**Page images and extracted text:**
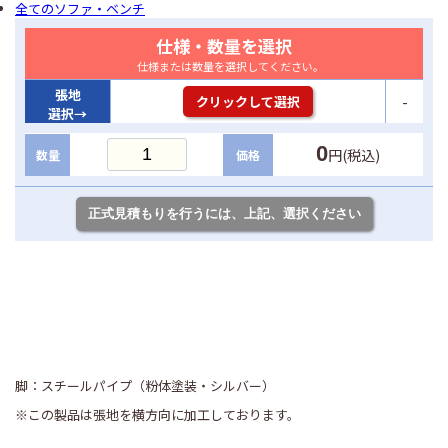
全てのソファ・ベンチ
仕様・数量を選択
仕様または数量を選択してください。
張地
-
クリックして選択
選択→
0
円(税込)
数量
価格
脚：スチールパイプ（粉体塗装・シルバー）
※この製品は張地を横方向に加工しております。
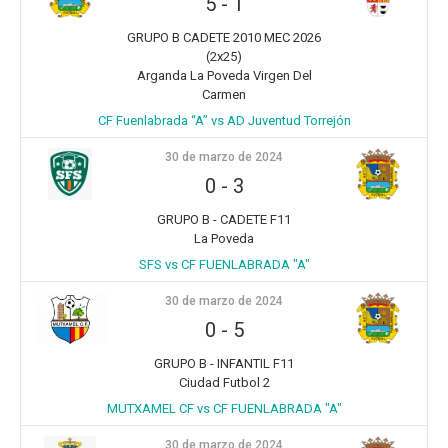
5
-
1
GRUPO B CADETE 2010 MEC 2026
(2x25)
Arganda La Poveda Virgen Del
Carmen
CF Fuenlabrada “A” vs AD Juventud Torrejón
30 de marzo de 2024
0
-
3
GRUPO B - CADETE F11
La Poveda
SFS vs CF FUENLABRADA "A"
30 de marzo de 2024
0
-
5
GRUPO B - INFANTIL F11
Ciudad Futbol 2
MUTXAMEL CF vs CF FUENLABRADA "A"
30 de marzo de 2024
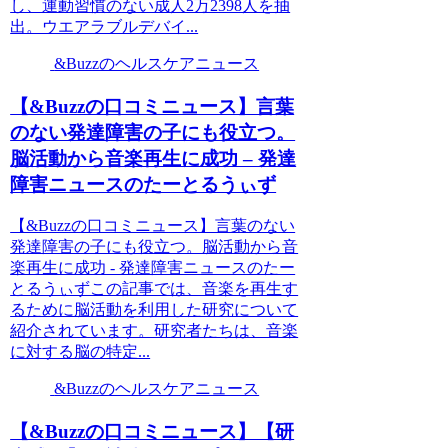
し、運動習慣のない成人2万2398人を抽
出。ウエアラブルデバイ...
&Buzzのヘルスケアニュース
【&Buzzの口コミニュース】言葉
のない発達障害の子にも役立つ。
脳活動から音楽再生に成功 – 発達
障害ニュースのたーとるうぃず
【&Buzzの口コミニュース】言葉のない
発達障害の子にも役立つ。脳活動から音
楽再生に成功 - 発達障害ニュースのたー
とるうぃずこの記事では、音楽を再生す
るために脳活動を利用した研究について
紹介されています。研究者たちは、音楽
に対する脳の特定...
&Buzzのヘルスケアニュース
【&Buzzの口コミニュース】【研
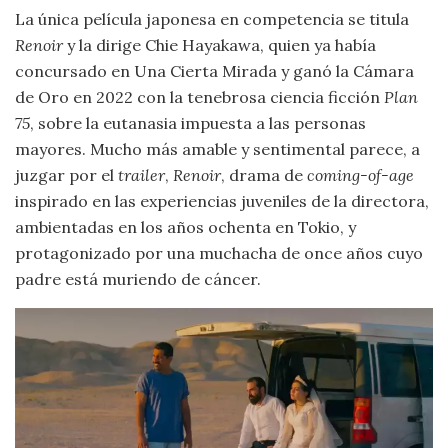
La única película japonesa en competencia se titula
Renoir
y la dirige Chie Hayakawa, quien ya había
concursado en Una Cierta Mirada y ganó la Cámara
de Oro en 2022 con la tenebrosa ciencia ficción
Plan
75
, sobre la eutanasia impuesta a las personas
mayores. Mucho más amable y sentimental parece, a
juzgar por el
trailer
,
Renoir
, drama de
coming-of-age
inspirado en las experiencias juveniles de la directora,
ambientadas en los años ochenta en Tokio, y
protagonizado por una muchacha de once años cuyo
padre está muriendo de cáncer.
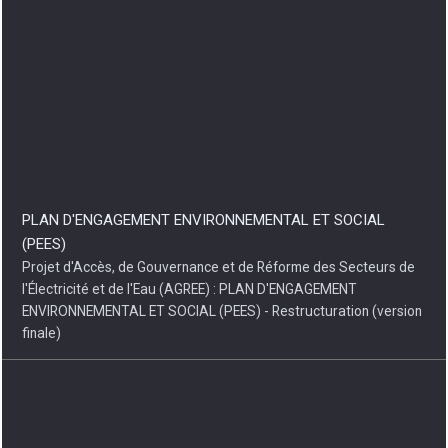
PLAN D'ENGAGEMENT ENVIRONNEMENTAL ET SOCIAL
(PEES)
Projet d'Accès, de Gouvernance et de Réforme des Secteurs de
l'Électricité et de l'Eau (AGREE) : PLAN D'ENGAGEMENT
ENVIRONNEMENTAL ET SOCIAL (PEES) - Restructuration (version
finale)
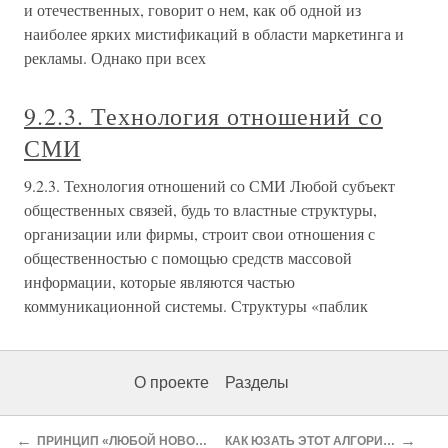
и отечественных, говорит о нем, как об одной из
наиболее ярких мистификаций в области маркетинга и
рекламы. Однако при всех
9.2.3. Технология отношений со
СМИ
9.2.3. Технология отношений со СМИ Любой субъект
общественных связей, будь то властные структуры,
организации или фирмы, строит свои отношения с
общественностью с помощью средств массовой
информации, которые являются частью
коммуникационной системы. Структуры «паблик
О проекте
Разделы
←
→
ПРИНЦИП «ЛЮБОЙ НОВОСТИ»
КАК ЮЗАТЬ ЭТОТ АЛГОРИТМ?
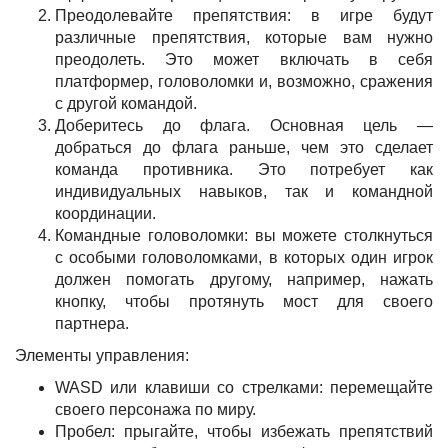
Преодолевайте препятствия: в игре будут
различные препятствия, которые вам нужно
преодолеть. Это может включать в себя
платформер, головоломки и, возможно, сражения
с другой командой.
Доберитесь до флага. Основная цель —
добраться до флага раньше, чем это сделает
команда противника. Это потребует как
индивидуальных навыков, так и командной
координации.
Командные головоломки: вы можете столкнуться
с особыми головоломками, в которых один игрок
должен помогать другому, например, нажать
кнопку, чтобы протянуть мост для своего
партнера.
Элементы управления:
WASD или клавиши со стрелками: перемещайте
своего персонажа по миру.
Пробел: прыгайте, чтобы избежать препятствий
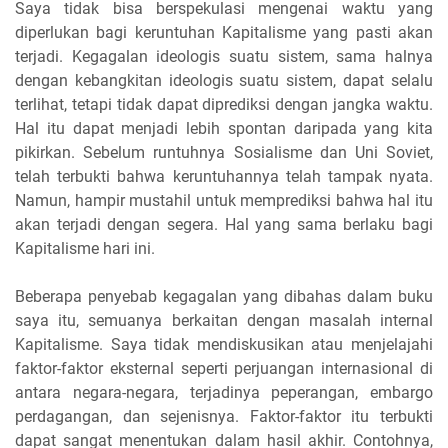
Saya tidak bisa berspekulasi mengenai waktu yang
diperlukan bagi keruntuhan Kapitalisme yang pasti akan
terjadi. Kegagalan ideologis suatu sistem, sama halnya
dengan kebangkitan ideologis suatu sistem, dapat selalu
terlihat, tetapi tidak dapat diprediksi dengan jangka waktu.
Hal itu dapat menjadi lebih spontan daripada yang kita
pikirkan. Sebelum runtuhnya Sosialisme dan Uni Soviet,
telah terbukti bahwa keruntuhannya telah tampak nyata.
Namun, hampir mustahil untuk memprediksi bahwa hal itu
akan terjadi dengan segera. Hal yang sama berlaku bagi
Kapitalisme hari ini.
Beberapa penyebab kegagalan yang dibahas dalam buku
saya itu, semuanya berkaitan dengan masalah internal
Kapitalisme. Saya tidak mendiskusikan atau menjelajahi
faktor-faktor eksternal seperti perjuangan internasional di
antara negara-negara, terjadinya peperangan, embargo
perdagangan, dan sejenisnya. Faktor-faktor itu terbukti
dapat sangat menentukan dalam hasil akhir. Contohnya,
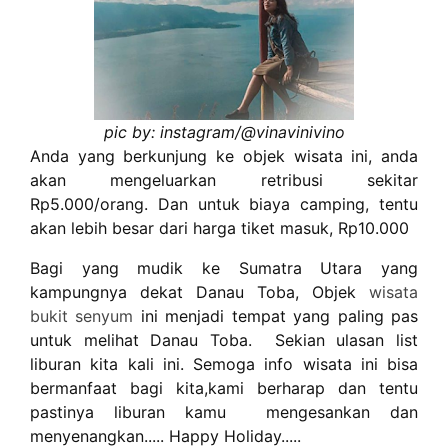
pic by: instagram/@vinavinivino
Anda yang berkunjung ke objek wisata ini, anda
akan mengeluarkan retribusi sekitar
Rp5.000/orang. Dan untuk biaya camping, tentu
akan lebih besar dari harga tiket masuk, Rp10.000
Bagi yang mudik ke Sumatra Utara yang
kampungnya dekat Danau Toba, Objek
wisata
bukit senyum
ini menjadi tempat yang paling pas
untuk melihat Danau Toba. Sekian ulasan list
liburan kita kali ini. Semoga info wisata ini bisa
bermanfaat bagi kita,kami berharap dan tentu
pastinya liburan kamu mengesankan dan
menyenangkan..... Happy Holiday.....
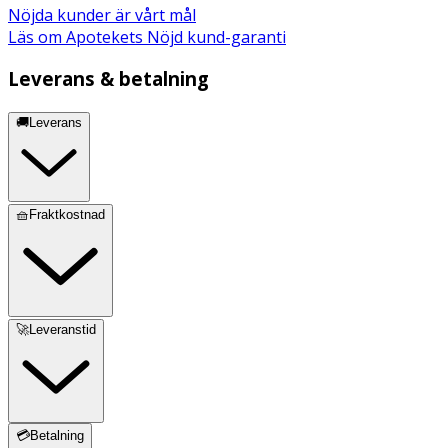
på.
Nöjda kunder är vårt mål
Läs om Apotekets Nöjd kund-garanti
- Föräldrarövervakning rekommenderas på grund av
potentiell risk för kvävning.
Leverans & betalning
- Undvik vassa och hårda föremål som kan skada skyddet.
🚚Leverans
Förvaring
Förvaras under normala förhållanden, ej i direkt solljus.
🧺Fraktkostnad
🚀Leveranstid
💳Betalning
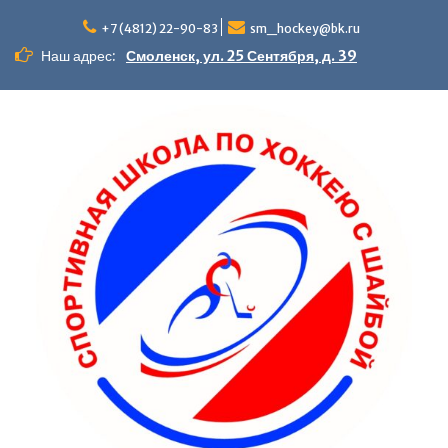
Перейти
к
+7 (4812) 22-90-83
sm_hockey@bk.ru
содержимому
Наш адрес:
Смоленск, ул. 25 Сентября, д. 39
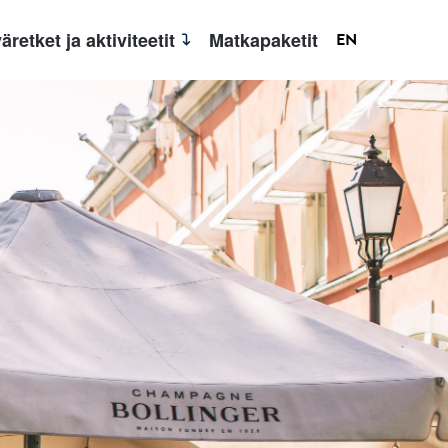
äretket ja aktiviteetit
Matkapaketit
EN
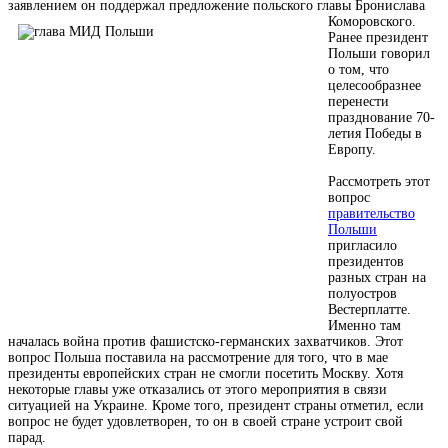
заявлением он поддержал предложение польского
главы Бронислава
Коморовского.
Ранее президент
Польши говорил
о том, что
целесообразнее
перенести
празднование 70-
летия Победы в
Европу.
Рассмотреть этот
вопрос
правительство
Польши
пригласило
президентов
разных стран на
полуостров
Вестерплатте.
Именно там
началась война против фашистско-германских захватчиков. Этот
вопрос Польша поставила на рассмотрение для того, что в мае
президенты европейских стран не смогли посетить Москву. Хотя
некоторые главы уже отказались от этого мероприятия в связи
ситуацией на Украине. Кроме того, президент страны отметил, если
вопрос не будет удовлетворен, то он в своей стране устроит свой
парад.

**To-do item:** Restate each record from above word for word, excluding any picture it holds.

**Answer to this exercise:**
全てのソファ・ベンチ
仕様・数量を選択
仕様または数量を選択してください。
張地
-
クリックして選択
選択→
0
円(税込)
数量
価格
脚：スチールパイプ（粉体塗装・シルバー）
※この製品は張地を横方向に加工しております。
5
-
1
GRUPO B CADETE 2010 MEC 2026
(2x25)
Arganda La Poveda Virgen Del
Carmen
CF Fuenlabrada “A” vs AD Juventud Torrejón
30 de marzo de 2024
0
-
3
GRUPO B - CADETE F11
La Poveda
SFS vs CF FUENLABRADA "A"
30 de marzo de 2024
0
-
5
GRUPO B - INFANTIL F11
Ciudad Futbol 2
MUTXAMEL CF vs CF FUENLABRADA "A"
30 de marzo de 2024
し、運動習慣のない成人2万2398人を抽
出。ウエアラブルデバイ...
&Buzzのヘルスケアニュース
【&Buzzの口コミニュース】言葉
のない発達障害の子にも役立つ。
脳活動から音楽再生に成功 – 発達
障害ニュースのたーとるうぃず
【&Buzzの口コミニュース】言葉のない
発達障害の子にも役立つ。脳活動から音
楽再生に成功 - 発達障害ニュースのたー
とるうぃずこの記事では、音楽を再生す
るために脳活動を利用した研究について
紹介されています。研究者たちは、音楽
に対する脳の特定...
&Buzzのヘルスケアニュース
【&Buzzの口コミニュース】【研
La única película japonesa en competencia se titula
Renoir
y la dirige Chie Hayakawa, quien ya había
concursado en Una Cierta Mirada y ganó la Cámara
de Oro en 2022 con la tenebrosa ciencia ficción
Plan
75
, sobre la eutanasia impuesta a las personas
mayores. Mucho más amable y sentimental parece, a
juzgar por el
trailer
,
Renoir
, drama de
coming-of-age
inspirado en las experiencias juveniles de la directora,
ambientadas en los años ochenta en Tokio, y
protagonizado por una muchacha de once años cuyo
padre está muriendo de cáncer.
PLAN D'ENGAGEMENT ENVIRONNEMENTAL ET SOCIAL
(PEES)
Projet d'Accès, de Gouvernance et de Réforme des Secteurs de
l'Électricité et de l'Eau (AGREE) : PLAN D'ENGAGEMENT
ENVIRONNEMENTAL ET SOCIAL (PEES) - Restructuration (version
finale)
и отечественных, говорит о нем, как об одной из
наиболее ярких мистификаций в области маркетинга и
рекламы. Однако при всех
9.2.3. Технология отношений со
СМИ
9.2.3. Технология отношений со СМИ Любой субъект
общественных связей, будь то властные структуры,
организации или фирмы, строит свои отношения с
общественностью с помощью средств массовой
информации, которые являются частью
коммуникационной системы. Структуры «паблик
О проекте
Разделы
←
→
ПРИНЦИП «ЛЮБОЙ НОВОСТИ»
КАК ЮЗАТЬ ЭТОТ АЛГОРИТМ?
Преодолевайте препятствия: в игре будут
различные препятствия, которые вам нужно
преодолеть. Это может включать в себя
платформер, головоломки и, возможно, сражения
с другой командой.
Доберитесь до флага. Основная цель —
добраться до флага раньше, чем это сделает
команда противника. Это потребует как
индивидуальных навыков, так и командной
координации.
Командные головоломки: вы можете столкнуться
с особыми головоломками, в которых один игрок
должен помогать другому, например, нажать
кнопку, чтобы протянуть мост для своего
партнера.
Элементы управления:
WASD или клавиши со стрелками: перемещайте
своего персонажа по миру.
Пробел: прыгайте, чтобы избежать препятствий
Saya tidak bisa berspekulasi mengenai waktu yang
diperlukan bagi keruntuhan Kapitalisme yang pasti akan
terjadi. Kegagalan ideologis suatu sistem, sama halnya
dengan kebangkitan ideologis suatu sistem, dapat selalu
terlihat, tetapi tidak dapat diprediksi dengan jangka waktu.
Hal itu dapat menjadi lebih spontan daripada yang kita
pikirkan. Sebelum runtuhnya Sosialisme dan Uni Soviet,
telah terbukti bahwa keruntuhannya telah tampak nyata.
Namun, hampir mustahil untuk memprediksi bahwa hal itu
akan terjadi dengan segera. Hal yang sama berlaku bagi
Kapitalisme hari ini.
Beberapa penyebab kegagalan yang dibahas dalam buku
saya itu, semuanya berkaitan dengan masalah internal
Kapitalisme. Saya tidak mendiskusikan atau menjelajahi
faktor-faktor eksternal seperti perjuangan internasional di
antara negara-negara, terjadinya peperangan, embargo
perdagangan, dan sejenisnya. Faktor-faktor itu terbukti
dapat sangat menentukan dalam hasil akhir. Contohnya,
pic by: instagram/@vinavinivino
Anda yang berkunjung ke objek wisata ini, anda
akan mengeluarkan retribusi sekitar
Rp5.000/orang. Dan untuk biaya camping, tentu
akan lebih besar dari harga tiket masuk, Rp10.000
Bagi yang mudik ke Sumatra Utara yang
kampungnya dekat Danau Toba, Objek
wisata
bukit senyum
ini menjadi tempat yang paling pas
untuk melihat Danau Toba. Sekian ulasan list
liburan kita kali ini. Semoga info wisata ini bisa
bermanfaat bagi kita,kami berharap dan tentu
pastinya liburan kamu mengesankan dan
menyenangkan..... Happy Holiday.....
på.
Nöjda kunder är vårt mål
Läs om Apotekets Nöjd kund-garanti
- Föräldrarövervakning rekommenderas på grund av
potentiell risk för kvävning.
Leverans & betalning
- Undvik vassa och hårda föremål som kan skada skyddet.
🚚Leverans
Förvaring
Förvaras under normala förhållanden, ej i direkt solljus.
🧺Fraktkostnad
🚀Leveranstid
💳Betalning
Перейти
к
+7 (4812) 22-90-83
sm_hockey@bk.ru
содержимому
Наш адрес:
Смоленск, ул. 25 Сентября, д. 39
äretket ja aktiviteetit
Matkapaketit
EN
заявлением он поддержал предложение польского
главы Бронислава
Коморовского.
Ранее президент
Польши говорил
о том, что
целесообразнее
перенести
празднование 70-
летия Победы в
Европу.
Рассмотреть этот
вопрос
правительство
Польши
пригласило
президентов
разных стран на
полуостров
Вестерплатте.
Именно там
началась война против фашистско-германских захватчиков. Этот
вопрос Польша поставила на рассмотрение для того, что в мае
президенты европейских стран не смогли посетить Москву. Хотя
некоторые главы уже отказались от этого мероприятия в связи
ситуацией на Украине. Кроме того, президент страны отметил, если
вопрос не будет удовлетворен, то он в своей стране устроит свой
парад.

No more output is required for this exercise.